Pipeline Safety Official:
'Judge Us by What We Do'
By Jeff Nesmith

Cox News Service
14 February, 2002


The Bush administration official responsible for federal pipeline safety enforcement acknowledged Wednesday that her agency's record is "not good" but told members of Congress she is committed to a more aggressive approach in the future.

Some members of the House Transportation and Infrastructure subcommittee on highways and transit charged that for more than a decade the tiny Office of Pipeline Safety has failed to carry out specific laws designed to make the nation's 2.2 million miles of oil and natural gas pipelines safe.

"I cannot speak for the past," said Ellen Engleman, who oversees pipeline safety in the Transportation Department. "I can only speak for the future and we are dealing with change in a decisive fashion."

She noted that when she took office as head of the DOT Research and Special Programs Administration, which includes the pipeline safety office, the government had 65 unmet recommendations and mandates dealing with pipeline safety.

"I am determined to wipe the slate clean within 12 months," she said, challenging members of the subcommittee to "judge us by our record."

Rep. James Oberstar, D-Minn., the committee's ranking Democrat and one of the chief congressional critics of the pipeline industry, said he was "astonished" at resistance by natural gas pipeline operators to a requirement that they perform internal examinations of all their pipelines within five years.

The National Transportation Safety Board has repeatedly called for such examinations, most recently in connection with a Carlsbad, N.M., pipeline explosion last August that killed 12 persons. The corroded pipeline that ruptured and caused the explosion had never been inspected or pressure tested, according to Jim Hall, former chairman of the safety board.

"I still find it astonishing that the industry continues to resist the five-year process for initial mandatory pipeline inspection," Oberstar said. "I know from experience: you set the objective.

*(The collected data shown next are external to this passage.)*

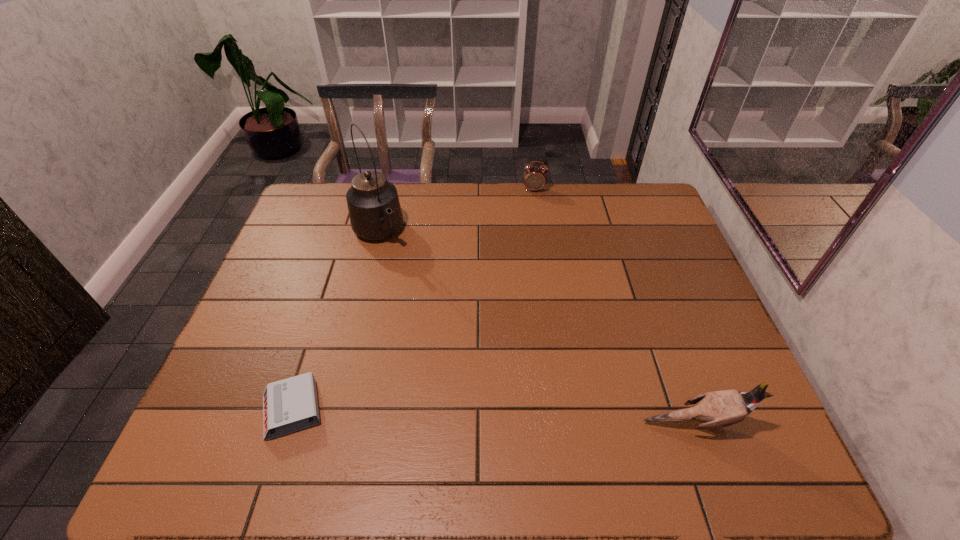
Locate an element on the screen. The image size is (960, 540). object positioned at the right edge is located at coordinates (717, 409).

This screenshot has height=540, width=960. In order to click on object that is at the near left corner in this screenshot , I will do `click(289, 405)`.

Where is `object that is at the near right corner`? object that is at the near right corner is located at coordinates (717, 409).

Locate an element on the screen. The height and width of the screenshot is (540, 960). free location at the far edge of the desktop is located at coordinates (568, 222).

Image resolution: width=960 pixels, height=540 pixels. In the image, there is a desktop. Find the location of `vacant region at the near edge`. vacant region at the near edge is located at coordinates (583, 388).

Locate an element on the screen. vacant space at the left edge of the desktop is located at coordinates (332, 252).

Locate an element on the screen. The image size is (960, 540). vacant space at the right edge is located at coordinates (632, 243).

Locate an element on the screen. vacant space at the near left corner of the desktop is located at coordinates (224, 409).

The width and height of the screenshot is (960, 540). In the image, there is a desktop. In order to click on blank space at the far right corner in this screenshot , I will do `click(622, 204)`.

You are a GUI agent. You are given a task and a screenshot of the screen. Output one action in this format:
    pyautogui.click(x=<x>, y=<y>)
    Task: Click on the free space between the farthest object and the tallest object
    This screenshot has height=540, width=960.
    Given the screenshot: What is the action you would take?
    pyautogui.click(x=456, y=211)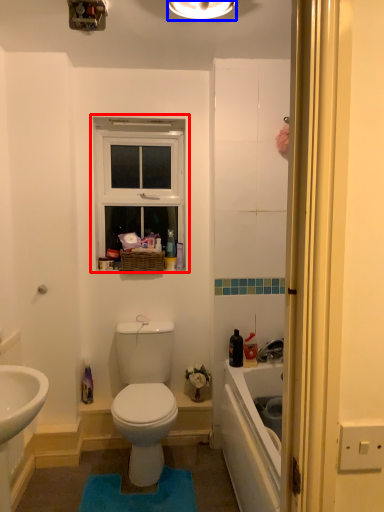
Question: Which object is closer to the camera taking this photo, window (highlighted by a red box) or light fixture (highlighted by a blue box)?

Choices:
 (A) window
 (B) light fixture

Answer: (B)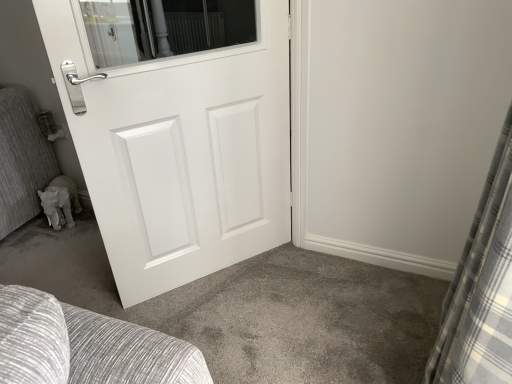
Question: Is point (454, 372) closer or farther from the camera than point (109, 221)?

Choices:
 (A) farther
 (B) closer

Answer: (B)

Question: Is gray plaid curtain at right inside or outside of white matte door at center?

Choices:
 (A) inside
 (B) outside

Answer: (B)

Question: From the image's perspective, relative to white matte door at center, is gray plaid curtain at right above or below?

Choices:
 (A) below
 (B) above

Answer: (A)

Question: From the image's perspective, is white matte door at center located above or below gray plaid curtain at right?

Choices:
 (A) below
 (B) above

Answer: (B)

Question: Considering the positions of point (88, 137) and point (482, 296), is point (88, 137) closer or farther from the camera than point (482, 296)?

Choices:
 (A) farther
 (B) closer

Answer: (A)

Question: Is white matte door at center wider or thinner than gray plaid curtain at right?

Choices:
 (A) wide
 (B) thin

Answer: (B)

Question: Looking at the image, does white matte door at center seem bigger or smaller compared to gray plaid curtain at right?

Choices:
 (A) small
 (B) big

Answer: (A)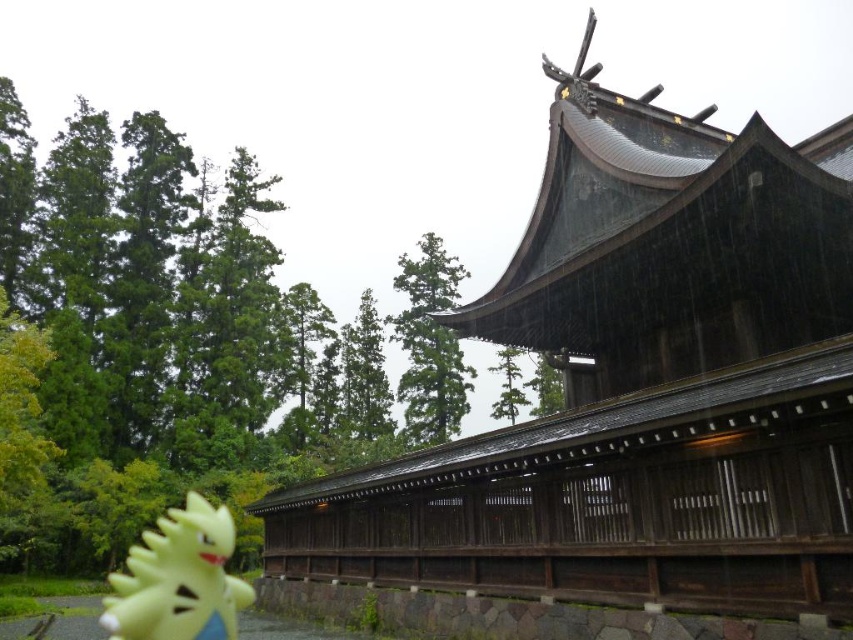
You are a visitor at the temple and want to take a photo of both the shiny dark wood temple at upper center and the yellow rubber toy at lower left. Which object should you focus on first if you want to include both in the frame without moving the camera?

You should focus on the shiny dark wood temple at upper center first because it is larger and positioned at the upper center, making it the main subject. Since it is larger, ensuring it is in focus will naturally include the smaller yellow rubber toy at lower left in the frame as well.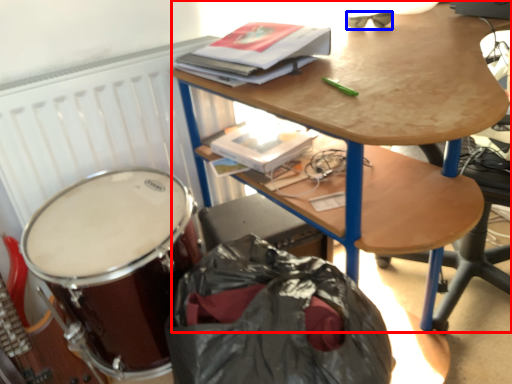
Question: Which point is closer to the camera, desk (highlighted by a red box) or glasses (highlighted by a blue box)?

Choices:
 (A) desk
 (B) glasses

Answer: (A)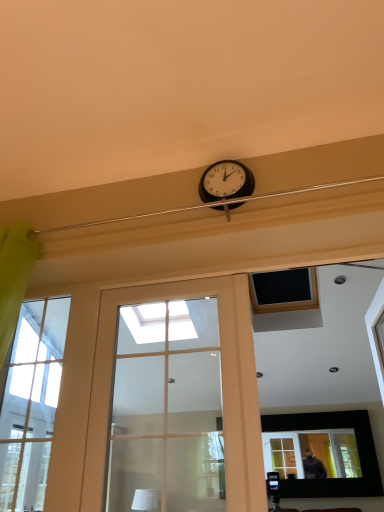
Question: Is clear glass window at left to the right of matte black picture frame at upper center from the viewer's perspective?

Choices:
 (A) no
 (B) yes

Answer: (A)

Question: Does clear glass window at left come in front of matte black picture frame at upper center?

Choices:
 (A) yes
 (B) no

Answer: (A)

Question: Does clear glass window at left have a greater width compared to matte black picture frame at upper center?

Choices:
 (A) no
 (B) yes

Answer: (B)

Question: From a real-world perspective, is clear glass window at left physically below matte black picture frame at upper center?

Choices:
 (A) no
 (B) yes

Answer: (A)

Question: Is clear glass window at left located outside matte black picture frame at upper center?

Choices:
 (A) yes
 (B) no

Answer: (A)

Question: From the image's perspective, is clear glass window at left above matte black picture frame at upper center?

Choices:
 (A) no
 (B) yes

Answer: (B)

Question: Is black plastic clock at upper center positioned beyond the bounds of white matte lampshade at upper center?

Choices:
 (A) yes
 (B) no

Answer: (A)

Question: Considering the relative sizes of black plastic clock at upper center and white matte lampshade at upper center in the image provided, is black plastic clock at upper center wider than white matte lampshade at upper center?

Choices:
 (A) no
 (B) yes

Answer: (A)

Question: Are black plastic clock at upper center and white matte lampshade at upper center far apart?

Choices:
 (A) no
 (B) yes

Answer: (B)

Question: Is black plastic clock at upper center turned away from white matte lampshade at upper center?

Choices:
 (A) no
 (B) yes

Answer: (A)

Question: From the image's perspective, would you say black plastic clock at upper center is shown under white matte lampshade at upper center?

Choices:
 (A) no
 (B) yes

Answer: (A)

Question: Could you tell me if black plastic clock at upper center is turned towards white matte lampshade at upper center?

Choices:
 (A) yes
 (B) no

Answer: (B)

Question: Is matte black picture frame at upper center at the right side of matte glass door at center?

Choices:
 (A) no
 (B) yes

Answer: (B)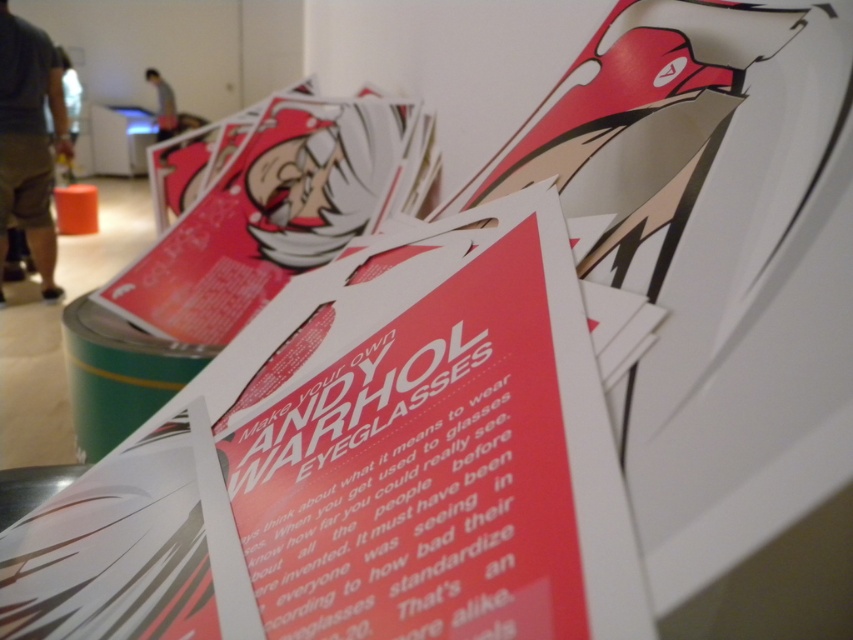
Question: Is matte paper poster at center further to camera compared to dark gray cotton shorts at left?

Choices:
 (A) yes
 (B) no

Answer: (B)

Question: Observing the image, what is the correct spatial positioning of dark gray cotton shorts at left in reference to blurred gray shirt at upper left?

Choices:
 (A) above
 (B) below

Answer: (B)

Question: Considering the real-world distances, which object is farthest from the dark gray cotton shorts at left?

Choices:
 (A) matte paper poster at center
 (B) blurred gray shirt at upper left

Answer: (A)

Question: Which of the following is the closest to the observer?

Choices:
 (A) matte paper poster at center
 (B) dark gray cotton shorts at left

Answer: (A)

Question: Estimate the real-world distances between objects in this image. Which object is closer to the blurred gray shirt at upper left?

Choices:
 (A) matte paper poster at center
 (B) dark gray cotton shorts at left

Answer: (B)

Question: Does matte paper poster at center have a smaller size compared to blurred gray shirt at upper left?

Choices:
 (A) yes
 (B) no

Answer: (B)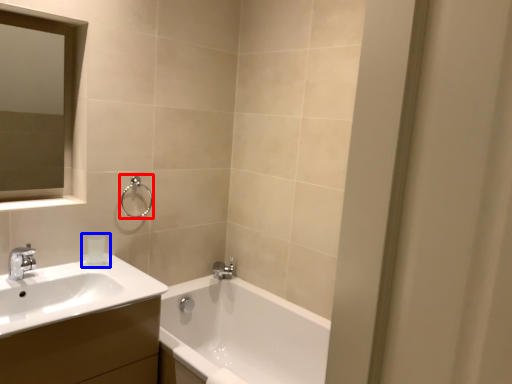
Question: Which of the following is the closest to the observer, shower (highlighted by a red box) or toiletry (highlighted by a blue box)?

Choices:
 (A) shower
 (B) toiletry

Answer: (B)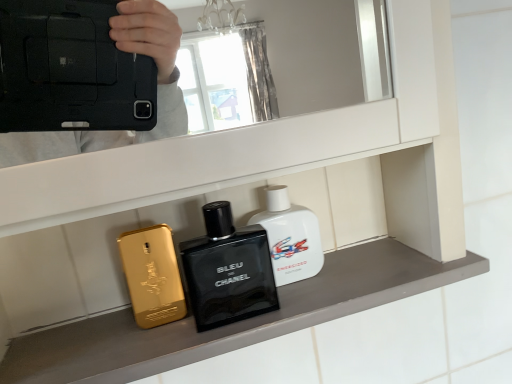
Question: From a real-world perspective, relative to black glass perfume at center, is white glossy bottle at center, the 2th perfume in the left-to-right sequence, vertically above or below?

Choices:
 (A) above
 (B) below

Answer: (A)

Question: Considering the relative positions of white glossy bottle at center, the 2th perfume in the left-to-right sequence, and black glass perfume at center in the image provided, is white glossy bottle at center, the 2th perfume in the left-to-right sequence, to the left or to the right of black glass perfume at center?

Choices:
 (A) right
 (B) left

Answer: (A)

Question: Which of these objects is positioned farthest from the gold metallic phone at left, positioned as the first perfume in left-to-right order?

Choices:
 (A) white glossy bottle at center, the first perfume positioned from the right
 (B) black glass perfume at center
 (C) metallic gold phone at center

Answer: (A)

Question: Estimate the real-world distances between objects in this image. Which object is farther from the metallic gold phone at center?

Choices:
 (A) gold metallic phone at left, positioned as the first perfume in left-to-right order
 (B) black glass perfume at center
 (C) white glossy bottle at center, the first perfume positioned from the right

Answer: (C)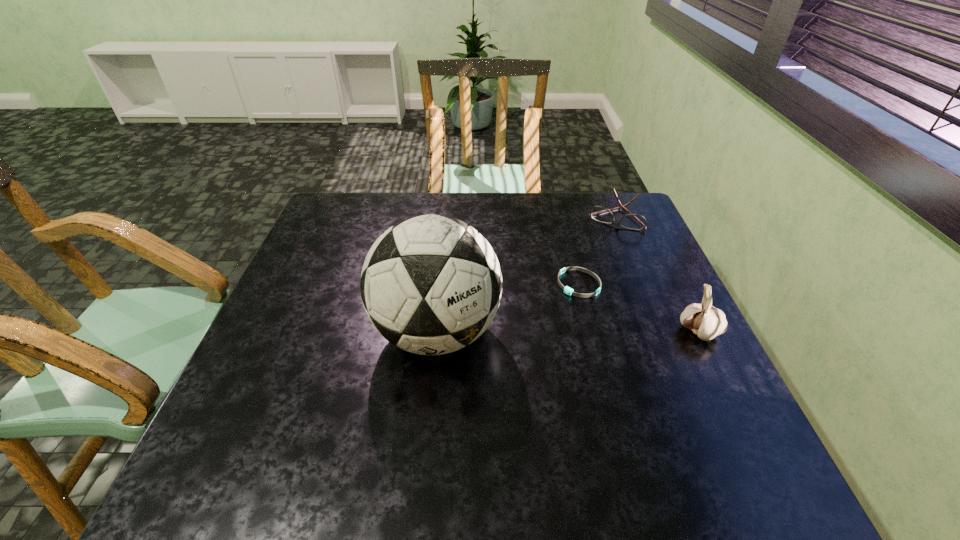
The image size is (960, 540). I want to click on unoccupied area between the garlic and the farthest object, so click(657, 274).

You are a GUI agent. You are given a task and a screenshot of the screen. Output one action in this format:
    pyautogui.click(x=<x>, y=<y>)
    Task: Click on the blank region between the spectacles and the leftmost object
    The image size is (960, 540).
    Given the screenshot: What is the action you would take?
    pyautogui.click(x=526, y=274)

The image size is (960, 540). I want to click on the closest object to the second tallest object, so click(x=567, y=290).

Identify which object is the second nearest to the soccer ball. Please provide its 2D coordinates. Your answer should be formatted as a tuple, i.e. [(x, y)], where the tuple contains the x and y coordinates of a point satisfying the conditions above.

[(600, 214)]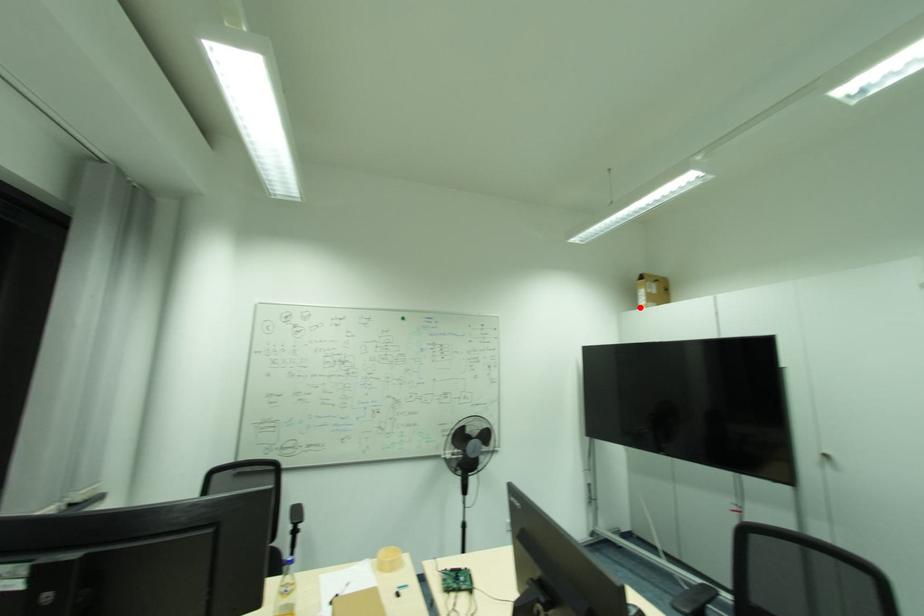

You set the deadlines.

Industry will find a way to meet it."

He also noted that following a 1986 gasoline pipeline explosion in Mounds, Minn., Congress passed a 1988 law requiring OPS to develop a map showing precise locations of all pipelines. Instead, OPS decided on a process in which pipeline operators were asked to "voluntarily" tell it where their lines are located.

Only about half of natural gas operators have complied, Oberstar said.

"Your own figures show that 90 percent of hazardous liquid pipelines operators have submitted mapping information, but only 52 percent of natural gas," he said. "Why, when the gas industry has not provided information on 150,000 miles of pipeline, do you think industry is going to voluntarily comply? The track record is not very good, is it?"

"No sir, it's not," Engleman replied. "And that's why we are dedicated to reforming and resolving these very issues."

In other testimony, a pipeline safety bill introduced by committee chairman Don Young, R-Alaska, was criticized by environmentalists and safety activists as a step backwards.

"Unfortunately, Rep. Young's bill does not include needed changes, and the House should look to previously-introduced legislation by both Democrats and Republicans for bills the environment and public safety communities would support," said Lois Epstein, senior environmental engineer with Cook Inlet Keeper, an environmental group in Alaska.

Representatives of natural gas pipeline operators testified that Young's bill "best reflects a bipartisan direction."

Herman Morris, president of Memphis Light, Gas & Water, a municipal utility, said other bills that would require the five-year inspection cycles for natural gas pipelines "cannot be justified."